Alice laughed. “You should never tell a professional invalid she looks well. It’s the last thing she wants to hear.”
“But you do. You look the best I’ve seen you look since Father died.”
“It’s living near me,” Henry boasted.
“Or away from me,” noted William wryly.
Alice waved her hand, pleased to be fought over but not wanting to see her brothers begin their familiar sniping. “First,” she asserted, “I’m not well. Second, if I am, it’s not because of either of you; it’s the London air.”
“So American air isn’t good enough for you?” demanded William. “There’s nothing better than American air. It’s the best air in the world!”

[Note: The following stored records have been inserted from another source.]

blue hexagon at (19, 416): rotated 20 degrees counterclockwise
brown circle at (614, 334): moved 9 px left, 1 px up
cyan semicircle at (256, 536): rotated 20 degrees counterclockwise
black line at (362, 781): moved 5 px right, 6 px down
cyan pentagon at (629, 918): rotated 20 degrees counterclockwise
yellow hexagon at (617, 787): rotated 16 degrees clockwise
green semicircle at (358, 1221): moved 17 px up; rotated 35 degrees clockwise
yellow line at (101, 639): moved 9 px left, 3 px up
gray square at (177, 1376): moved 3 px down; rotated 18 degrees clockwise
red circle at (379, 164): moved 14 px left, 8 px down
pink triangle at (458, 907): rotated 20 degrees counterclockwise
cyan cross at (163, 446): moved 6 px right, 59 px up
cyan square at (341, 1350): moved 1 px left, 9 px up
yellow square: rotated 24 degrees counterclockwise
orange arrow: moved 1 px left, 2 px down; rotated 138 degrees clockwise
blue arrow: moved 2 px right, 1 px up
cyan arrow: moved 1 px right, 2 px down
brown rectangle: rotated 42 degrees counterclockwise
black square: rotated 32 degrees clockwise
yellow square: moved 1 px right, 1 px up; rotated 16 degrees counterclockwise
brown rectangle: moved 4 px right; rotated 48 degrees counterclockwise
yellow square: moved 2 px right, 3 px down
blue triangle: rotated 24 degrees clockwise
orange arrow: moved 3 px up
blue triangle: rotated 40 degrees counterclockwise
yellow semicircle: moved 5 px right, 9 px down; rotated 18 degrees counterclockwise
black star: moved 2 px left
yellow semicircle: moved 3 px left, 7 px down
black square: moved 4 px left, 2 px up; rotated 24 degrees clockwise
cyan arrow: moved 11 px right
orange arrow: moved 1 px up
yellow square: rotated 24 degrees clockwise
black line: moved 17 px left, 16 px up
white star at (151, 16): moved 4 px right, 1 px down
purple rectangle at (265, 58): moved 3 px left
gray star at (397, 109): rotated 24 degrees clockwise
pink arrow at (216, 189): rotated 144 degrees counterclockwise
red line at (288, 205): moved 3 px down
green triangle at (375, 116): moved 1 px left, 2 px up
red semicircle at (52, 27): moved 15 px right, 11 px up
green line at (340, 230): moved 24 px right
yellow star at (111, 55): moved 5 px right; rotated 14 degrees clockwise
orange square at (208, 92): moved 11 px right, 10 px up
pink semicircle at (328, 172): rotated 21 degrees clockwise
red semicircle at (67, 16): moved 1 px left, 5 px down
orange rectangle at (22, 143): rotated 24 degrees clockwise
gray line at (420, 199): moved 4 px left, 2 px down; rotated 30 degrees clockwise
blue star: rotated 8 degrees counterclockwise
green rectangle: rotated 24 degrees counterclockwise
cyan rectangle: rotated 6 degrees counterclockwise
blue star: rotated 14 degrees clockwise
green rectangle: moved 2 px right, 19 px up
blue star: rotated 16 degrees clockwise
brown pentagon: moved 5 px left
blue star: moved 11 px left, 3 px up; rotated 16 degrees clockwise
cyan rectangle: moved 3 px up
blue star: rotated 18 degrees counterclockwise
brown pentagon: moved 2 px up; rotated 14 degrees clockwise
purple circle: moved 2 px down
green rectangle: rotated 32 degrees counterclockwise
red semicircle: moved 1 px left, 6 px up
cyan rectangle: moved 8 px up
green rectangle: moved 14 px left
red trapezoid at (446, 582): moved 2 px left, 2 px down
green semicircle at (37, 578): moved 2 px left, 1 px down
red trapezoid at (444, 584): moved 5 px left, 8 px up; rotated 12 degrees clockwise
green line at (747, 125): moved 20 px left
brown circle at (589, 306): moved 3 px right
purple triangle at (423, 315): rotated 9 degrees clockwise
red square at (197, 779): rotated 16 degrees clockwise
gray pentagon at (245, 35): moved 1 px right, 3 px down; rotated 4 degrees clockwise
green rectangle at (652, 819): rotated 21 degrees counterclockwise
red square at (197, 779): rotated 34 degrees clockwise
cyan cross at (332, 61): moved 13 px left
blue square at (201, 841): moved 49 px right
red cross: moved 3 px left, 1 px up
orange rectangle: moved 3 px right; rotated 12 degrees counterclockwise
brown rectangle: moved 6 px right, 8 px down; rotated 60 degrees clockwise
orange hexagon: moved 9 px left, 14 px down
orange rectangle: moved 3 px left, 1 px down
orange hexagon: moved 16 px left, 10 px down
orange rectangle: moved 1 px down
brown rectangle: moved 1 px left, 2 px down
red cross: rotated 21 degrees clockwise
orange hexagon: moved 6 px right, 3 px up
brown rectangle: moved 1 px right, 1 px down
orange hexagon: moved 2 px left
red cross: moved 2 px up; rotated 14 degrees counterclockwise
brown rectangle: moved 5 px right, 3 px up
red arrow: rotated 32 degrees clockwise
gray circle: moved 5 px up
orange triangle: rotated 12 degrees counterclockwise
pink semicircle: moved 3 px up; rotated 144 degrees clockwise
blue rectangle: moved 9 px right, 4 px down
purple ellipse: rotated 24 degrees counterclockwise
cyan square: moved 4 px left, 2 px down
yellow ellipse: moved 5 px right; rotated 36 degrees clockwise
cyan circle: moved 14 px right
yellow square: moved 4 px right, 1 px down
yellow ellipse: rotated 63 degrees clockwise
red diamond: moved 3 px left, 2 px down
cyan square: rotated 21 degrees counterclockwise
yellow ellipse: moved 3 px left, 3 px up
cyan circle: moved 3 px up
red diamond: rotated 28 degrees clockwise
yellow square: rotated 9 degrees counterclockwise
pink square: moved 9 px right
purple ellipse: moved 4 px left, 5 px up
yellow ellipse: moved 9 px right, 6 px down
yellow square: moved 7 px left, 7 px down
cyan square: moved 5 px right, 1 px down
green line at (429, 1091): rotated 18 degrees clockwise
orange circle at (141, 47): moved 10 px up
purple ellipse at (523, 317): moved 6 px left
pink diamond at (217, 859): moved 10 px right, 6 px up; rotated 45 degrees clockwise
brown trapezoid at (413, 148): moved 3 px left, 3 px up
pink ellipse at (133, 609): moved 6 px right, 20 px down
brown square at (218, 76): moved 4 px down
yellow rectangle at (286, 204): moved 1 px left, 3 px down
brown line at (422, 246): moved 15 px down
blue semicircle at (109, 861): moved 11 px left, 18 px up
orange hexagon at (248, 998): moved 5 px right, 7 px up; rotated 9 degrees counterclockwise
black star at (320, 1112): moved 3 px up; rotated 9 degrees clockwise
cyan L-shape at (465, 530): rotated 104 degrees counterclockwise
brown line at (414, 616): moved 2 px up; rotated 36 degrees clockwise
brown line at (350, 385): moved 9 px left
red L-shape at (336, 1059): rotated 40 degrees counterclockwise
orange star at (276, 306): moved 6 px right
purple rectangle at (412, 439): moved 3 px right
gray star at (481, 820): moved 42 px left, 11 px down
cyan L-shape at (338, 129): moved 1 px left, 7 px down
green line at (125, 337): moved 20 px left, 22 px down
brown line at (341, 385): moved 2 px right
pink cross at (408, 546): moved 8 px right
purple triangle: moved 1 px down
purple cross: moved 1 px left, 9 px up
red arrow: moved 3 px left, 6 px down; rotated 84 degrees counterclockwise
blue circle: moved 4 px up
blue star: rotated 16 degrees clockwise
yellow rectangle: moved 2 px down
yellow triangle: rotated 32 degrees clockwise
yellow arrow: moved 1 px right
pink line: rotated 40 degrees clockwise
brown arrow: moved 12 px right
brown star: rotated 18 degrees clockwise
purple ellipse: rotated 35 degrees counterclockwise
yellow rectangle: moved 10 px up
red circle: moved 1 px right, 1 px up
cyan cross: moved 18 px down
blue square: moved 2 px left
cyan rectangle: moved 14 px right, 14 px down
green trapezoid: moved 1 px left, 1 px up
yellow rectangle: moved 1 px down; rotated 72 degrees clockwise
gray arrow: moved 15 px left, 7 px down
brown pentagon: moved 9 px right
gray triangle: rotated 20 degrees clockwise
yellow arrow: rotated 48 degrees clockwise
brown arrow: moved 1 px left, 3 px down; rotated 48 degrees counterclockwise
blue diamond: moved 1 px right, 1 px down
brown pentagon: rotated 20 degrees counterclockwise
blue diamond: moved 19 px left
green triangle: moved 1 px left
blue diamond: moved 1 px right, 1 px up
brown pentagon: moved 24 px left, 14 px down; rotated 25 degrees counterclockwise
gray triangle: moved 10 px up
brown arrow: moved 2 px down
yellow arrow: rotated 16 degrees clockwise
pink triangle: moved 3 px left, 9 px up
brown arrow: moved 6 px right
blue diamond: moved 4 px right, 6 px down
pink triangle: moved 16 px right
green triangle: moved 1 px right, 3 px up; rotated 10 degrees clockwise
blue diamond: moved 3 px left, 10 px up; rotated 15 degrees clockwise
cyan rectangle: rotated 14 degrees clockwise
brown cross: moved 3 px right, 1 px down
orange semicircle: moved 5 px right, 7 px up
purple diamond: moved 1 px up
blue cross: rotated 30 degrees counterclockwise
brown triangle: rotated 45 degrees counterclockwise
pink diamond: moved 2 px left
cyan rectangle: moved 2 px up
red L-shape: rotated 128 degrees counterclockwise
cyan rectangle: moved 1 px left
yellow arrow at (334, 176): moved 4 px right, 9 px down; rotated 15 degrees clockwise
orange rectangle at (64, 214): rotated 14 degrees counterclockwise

“The problem,” Henry soberly addressed his brother, “is that American air is too good. Alice and I can’t take it. We need to breathe our air secondhand in the conservatory and the drawing room.”
“That’s ridiculous,” said William.
“Whether the air is good or bad is not a subject worth quarreling about,” interceded Alice. “I’m just glad you’ve come. I never feel entirely myself when I’m not with you both. The three of us are like an old plate that was broken and glued back together. You see the cracks and know you can’t use the plate, but when you see it on the shelf, it’s a joy to behold.”